Tony Gibson’s Theory of School Violence
By Michael S. Rozeff
Hamilton Bertie “Tony” Gibson (1914-2001) was a British anarchist, conscientious objector (for which he was imprisoned) and psychologist. Gibson wrote Youth for Freedom (1951), a provocative pamphlet. From this work, we may extract a theory that explains school violence, which is a worldwide phenomenon and not uniquely American. Being worldwide, youth violence cannot be explained by the means of violence used, be they guns, clubs, knives, rocks, spears, fire, or whatever.
The theory can be partly stated as follows. Children have certain behaviors that come naturally to them, instinctively one might say. If they are allowed to have a childhood that lets them vent and live through these instincts, they will develop into adults who are not unusually aggressive. But if adults make the child live in ways that go too much against these natural instincts, then the child retains its asocial and ferocious instincts into adult life, rather than living through them as a childhood stage of development. Adults then look adult and act adult but retain child instincts and behavior. As he says “The nice young men who lightheartedly fly bombers and devastate towns are simply neurotic beings who have had to wait until their twenties to give proper expression to the instincts of infancy.” Later he writes “The children who grow up with a satisfactory gratification of their instinctual life in the various phases of their development are more likely to have sound adult instincts at a comparatively early age and therefore resist the fantastic demands of the State in the matter of military service.”

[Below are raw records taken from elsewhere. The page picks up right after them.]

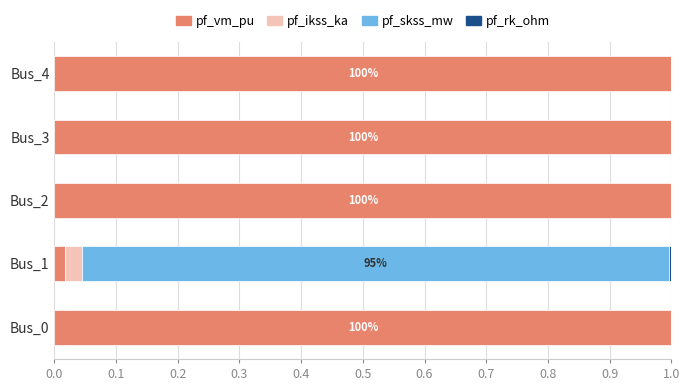

The value of pf_vm_pu at Bus_0 is 0.4. True or false?

False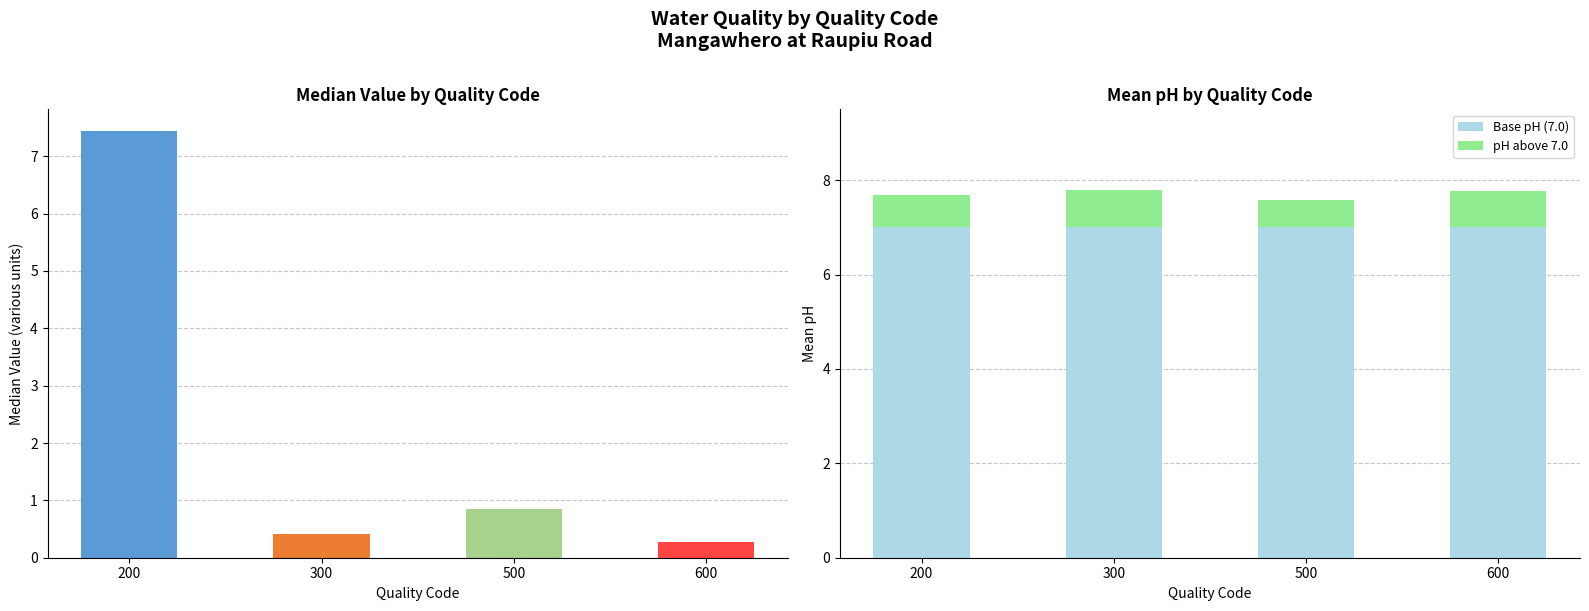

At how many categories does at least one series exceed 1?

4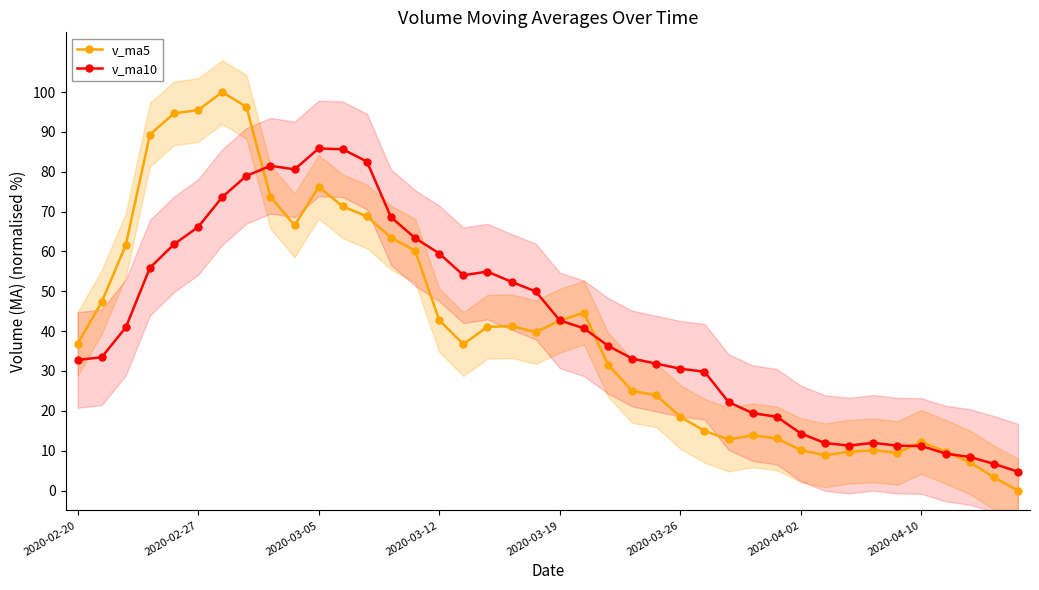

Reading left to right, transcribe all the data shown in this chart.

v_ma5: 36.8	47.3	61.6	89.3	94.7	95.5	100.0	96.3	73.7	66.5	76.2	71.3	68.8	63.5	60.2	42.7	36.7	41.1	41.3	39.8	42.6	44.7	31.6	25.0	23.9	18.5	15.0	12.8	13.8	13.1	10.1	8.8	9.7	10.1	9.5	12.2	9.7	7.1	3.3	0.0
v_ma10: 32.8	33.4	40.9	55.9	61.8	66.1	73.7	79.0	81.5	80.6	85.9	85.7	82.6	68.6	63.4	59.5	54.0	54.9	52.4	50.0	42.7	40.7	36.3	33.1	31.8	30.6	29.8	22.2	19.4	18.5	14.3	11.9	11.3	12.0	11.3	11.2	9.3	8.4	6.7	4.7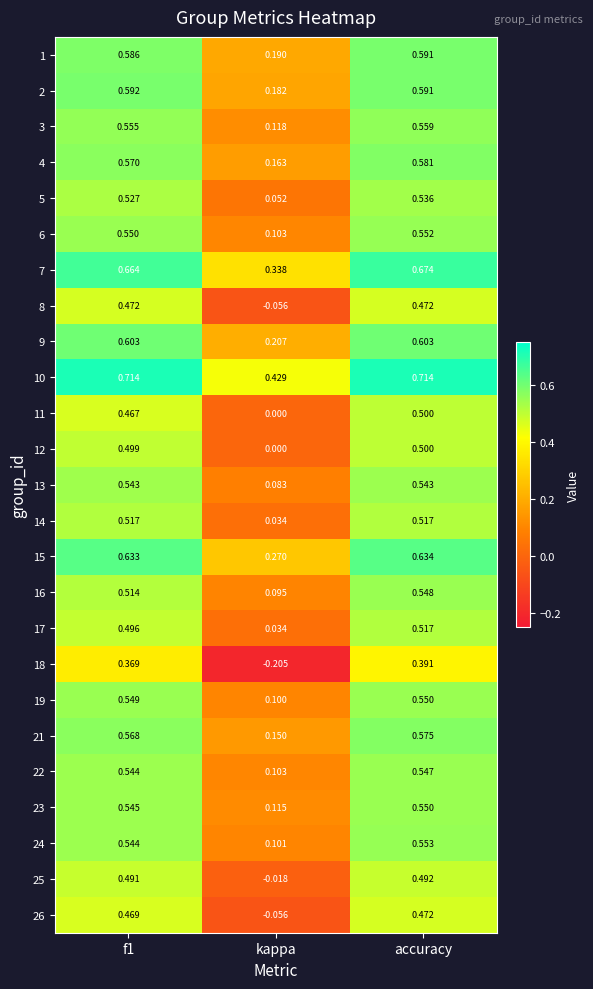

At which label is 24 closest to 0?

kappa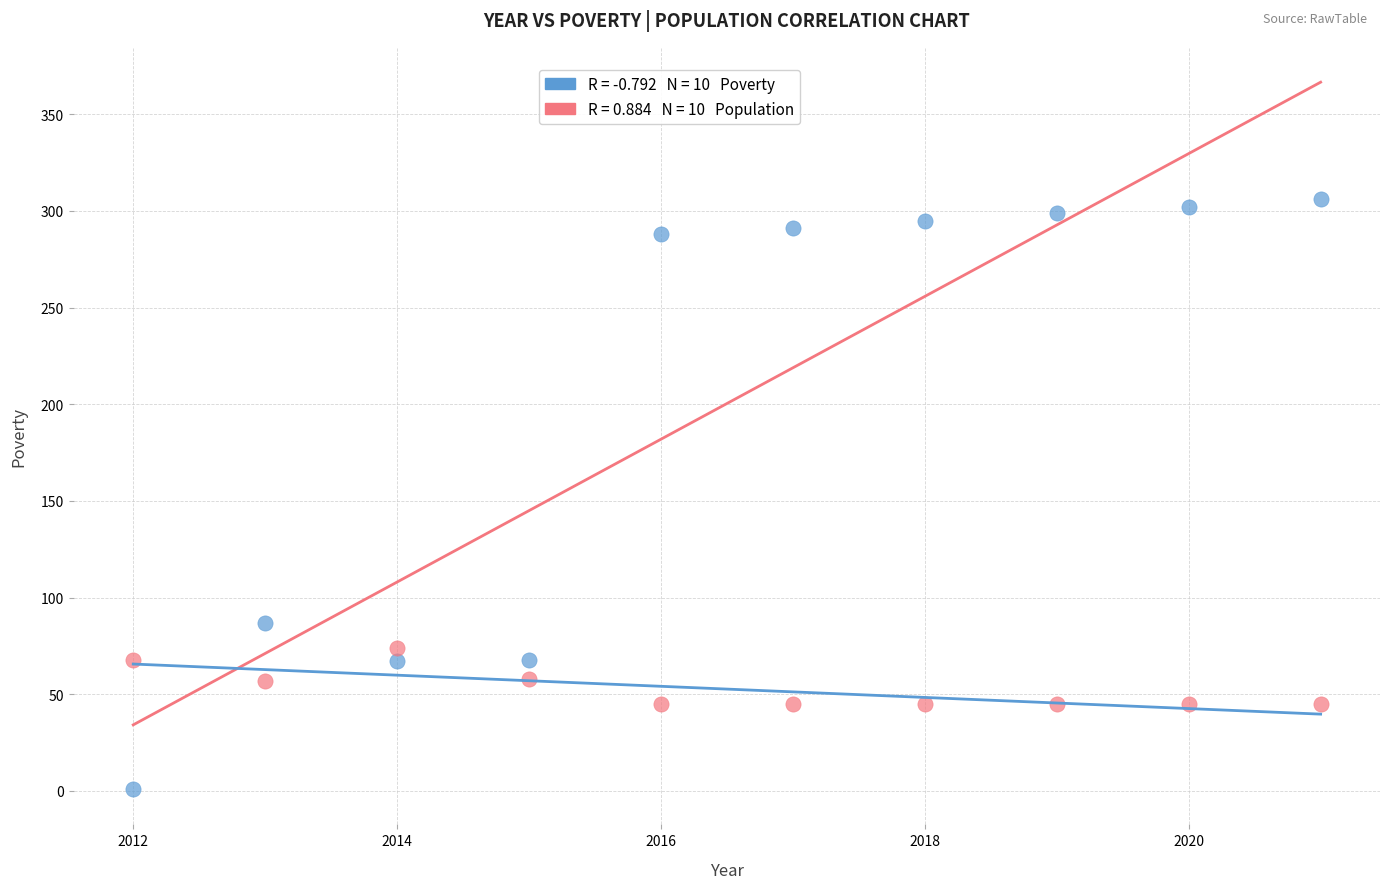

Across all data points, what is the range of Y values (max minus min)?

305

The more that a culture (mainly through public schools) anywhere in the world attempts to suppress mildly aggressive or simply physical behaviors that are peculiar to children and make them behave in adult ways that restrict them too greatly, the more likely we are to observe extremes of aggression breaking out and the more that aggressive instincts will be nurtured in adults. Giving drugs to children to suppress their activities and tendencies will tend to produce a greater tendency toward excessive violence, not simply or only by the physical aspects of the drugs but also by psychological reactions to the behavior control. The same outcome will come about by preventing boys from being boys, over-controlling rough and tumble play, overly suppressing taunts, fights, shoves, pushes, and rough sports. Children need the freedom to play with other children, to shout, to roughneck, and to play all kinds of games. They need the freedom to roam around on their own. They shouldn’t be prevented from learning how to shoot rifles or bows and arrows, if this appeals to them. Vicarious video game experiences may or may not provide adequate substitutes for play; I suspect that they do not in general do so.
The basis of this theory is Gibson’s observation that children are weaker than adults, and that to survive as weak beings under the thumbs of adults, they have behaviors peculiar to being children. “The child is a gregarious but not a truly social animal; when in mental and physical health, it is aggressive to the point of ferocity and capable of a ruthlessness which normal adults do not possess. It is entirely self-centered, and its love for other persons is of an essentially different nature from the affection which an adult may feel for another person.”
Aggression in adults and therefore approval of the State’s aggressions is, according to this theory, fostered by social systems and adults that overly control children. Since public schools exercise such control, they produce more adults who support the State, not simply or only by indoctrination or false history but by psychological means that make people comfortable with violent aggression and immorality.
“The well-meaning social moralists who bring up children according to an idealized adult code of behavior have to bear their full share of the blame for the supreme immorality of adult behavior.”
“The State in its drive towards totalitarian dominion assumes more and more the aspect of a hypocritical and repressive adult controlling a lot of children. In all the aspects of State interference with individual liberty we see the nasty schoolmarm, the pompous father.”
Guns do not explain youth and school violence because it is worldwide and doesn’t always involve guns. There are other theories than Gibson’s that attempt to explain school violence. There are theories that directly challenge Gibson, arguing that childhood aggression is not a playful thing that children grow out of. They argue that aggression is learned and therefore must be countered or suppressed in one way or another by adults. But if this is true, why are Americans and others experiencing even greater school violence as the attempts to suppress it are heightened?
I think Gibson’s theory has merit. If we are observing greater school violence, it is at the same time that we observe society constricting the schools, enforcing more and more rules, attempting to feminize boys, and going to extremes to suppress even mildly aggressive, even verbal, behavior. We see greater amounts of drugs being administered to children to dampen them down. This is tending to prevent normal childhood development. In the vain quest of reducing person-on-person violence, it is enhancing it. Not only that, it is producing adults who are comfortable with high amounts of State-inflicted violence and aggression.